Thomas Joseph, national secretary of the All India Federation of University and College Teachers’ Organisation (AIFUCTO), expressed serious reservations about the draft Bill. The legislation, he said, was necessitated by a public outcry against the unbridled freedom given by the Supreme Court to private entrepreneurs in professional education.

Thomas Joseph felt that the draft proposals were unlikely to fulfil the expectations it had raised and that the problems would only aggravate if the Bill were enacted in its present form. The most disquieting feature, he said, was the provision for reservation in minority aided and unaided institutions under the “management category” rather than the “community category”. Expressing concerns similar to those of the SFI president, he said that the managements might sell seats openly to the highest bidder.

Under the proposed law, an aided minority institution (run by members of a minority community) may reserve up to 50 per cent of the `sanctioned intake’ for the community under the `management category’. In an unaided minority institution, the figure should be not less than 50 per cent, a provision that Thomas Joseph said might lead to the reservation of all seats under the “management category”. “How can individual applicants benefit from this as the seats are reserved under the management quota and not the community quota?” he wondered.
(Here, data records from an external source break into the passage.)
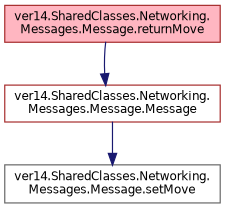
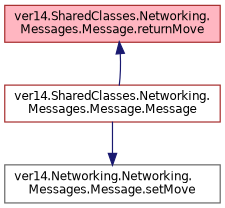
  digraph {
    rankdir=TB
    node [color=brown fillcolor=white fontname=Helvetica fontsize=10 shape=record style=filled]
    edge [color=midnightblue fontname=Helvetica fontsize=10 labelfontname=Helvetica labelfontsize=10 style=solid]
    n1 [fillcolor=lightpink fontcolor=black height=0.2 label="ver14.SharedClasses.Networking.\lMessages.Message.returnMove" width=0.4]
    n2 [height=0.2 label="ver14.SharedClasses.Networking.\lMessages.Message.Message" width=0.4]
-   n3 [color=gray40 height=0.2 label="ver14.SharedClasses.Networking.\lMessages.Message.setMove" width=0.4]
-   n1 -> n2
+   n3 [color=gray40 height=0.2 label="ver14.Networking.Networking.\lMessages.Message.setMove" width=0.4]
+   n2 -> n1
    n2 -> n3
  }
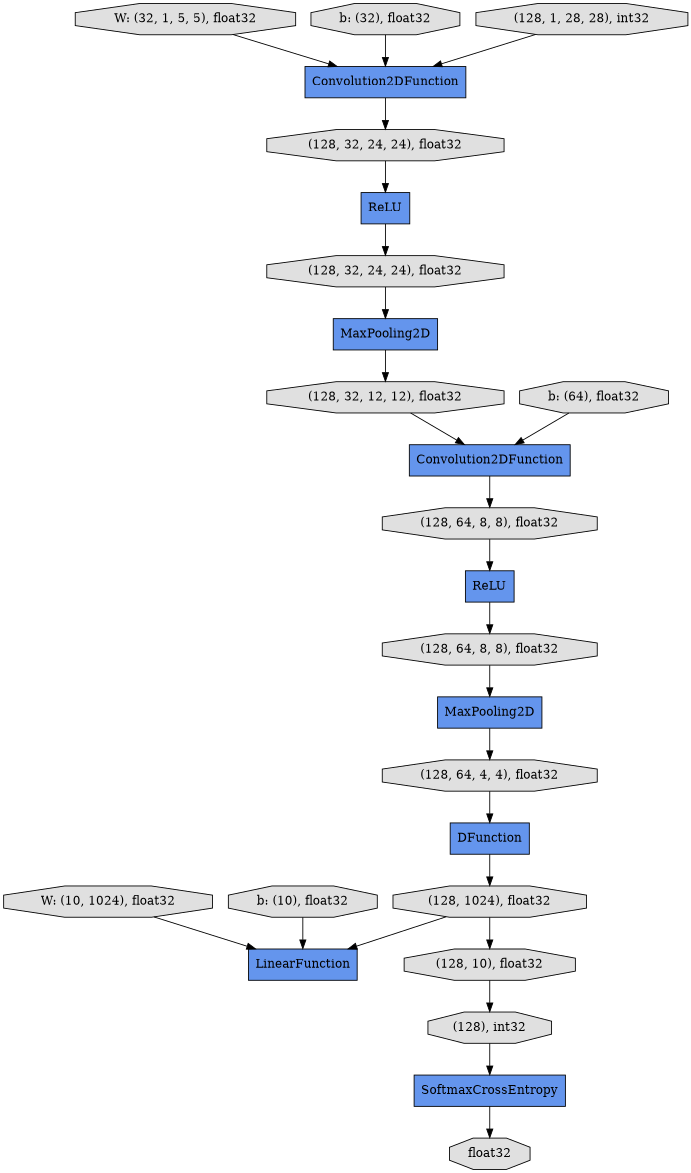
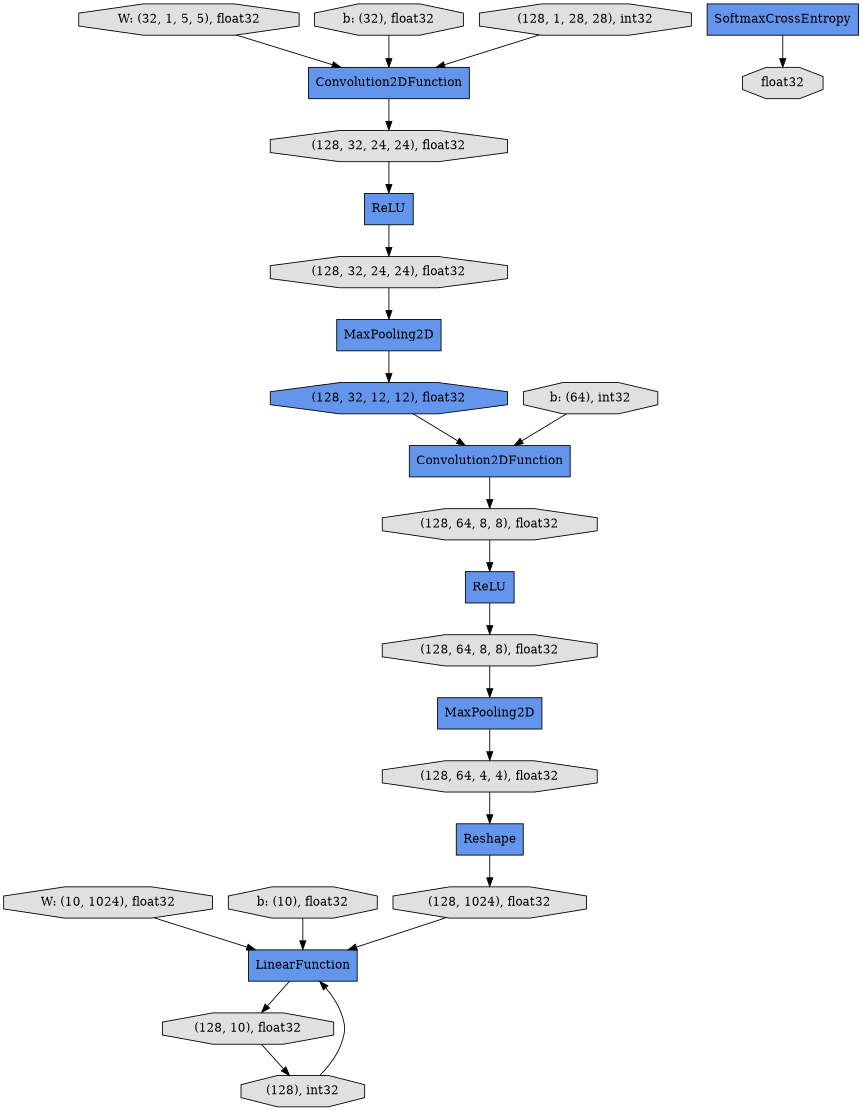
  digraph {
    rankdir=TB
    node [fillcolor="#E0E0E0" shape=octagon style=filled]
    n1 [fillcolor="#6495ED" label=Convolution2DFunction shape=record]
    n2 [label="(128, 64, 8, 8), float32"]
    n3 [fillcolor="#6495ED" label=ReLU shape=record]
    n4 [label="(128, 32, 24, 24), float32"]
    n5 [fillcolor="#6495ED" label=MaxPooling2D shape=record]
-   n6 [label="(128, 32, 12, 12), float32"]
-   n7 [label="b: (64), float32"]
+   n6 [fillcolor="#6495ED" label="(128, 32, 12, 12), float32"]
+   n7 [label="b: (64), int32"]
    n8 [label="(128, 64, 8, 8), float32"]
    n9 [fillcolor="#6495ED" label=MaxPooling2D shape=record]
    n10 [label="(128, 64, 4, 4), float32"]
-   n11 [fillcolor="#6495ED" label=DFunction shape=record]
+   n11 [fillcolor="#6495ED" label=Reshape shape=record]
    n12 [label="W: (10, 1024), float32"]
    n13 [fillcolor="#6495ED" label=LinearFunction shape=record]
    n14 [label="(128, 10), float32"]
    n15 [label="(128, 1024), float32"]
    n16 [label="b: (10), float32"]
    n17 [label="W: (32, 1, 5, 5), float32"]
    n18 [fillcolor="#6495ED" label=Convolution2DFunction shape=record]
    n19 [label="(128, 32, 24, 24), float32"]
    n20 [fillcolor="#6495ED" label=SoftmaxCrossEntropy shape=record]
    n21 [label=float32]
    n22 [label="(128), int32"]
    n23 [fillcolor="#6495ED" label=ReLU shape=record]
    n24 [label="b: (32), float32"]
    n25 [label="(128, 1, 28, 28), int32"]
    n1 -> n2
    n2 -> n3
    n3 -> n8
    n4 -> n5
    n5 -> n6
    n6 -> n1
    n7 -> n1
    n8 -> n9
    n9 -> n10
    n10 -> n11
    n11 -> n15
    n12 -> n13
-   n15 -> n14
+   n13 -> n14
    n14 -> n22
    n15 -> n13
    n16 -> n13
    n17 -> n18
    n18 -> n19
    n19 -> n23
    n20 -> n21
-   n22 -> n20
+   n22 -> n13
    n23 -> n4
    n24 -> n18
    n25 -> n18
  }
The general opinion is that in its current form, the draft law is not capable of addressing the crisis in the arena of professional education, and will only open channels for further litigation and harassment of aspiring students.

The `user pay’ principle cannot operate in a situation of deep inequities, especially since the United Progressive Alliance’s Common Minimum Programme has promised that no student would be denied access to professional education because of poverty.

The draft Bill may not be put through the test until the next winter session. State governments are supposed to submit their feedback to the Ministry in September. An all-party committee to be appointed by the Ministry will discuss the draft proposals. If the government takes a serious view of the criticisms, a new draft may emerge in the near future.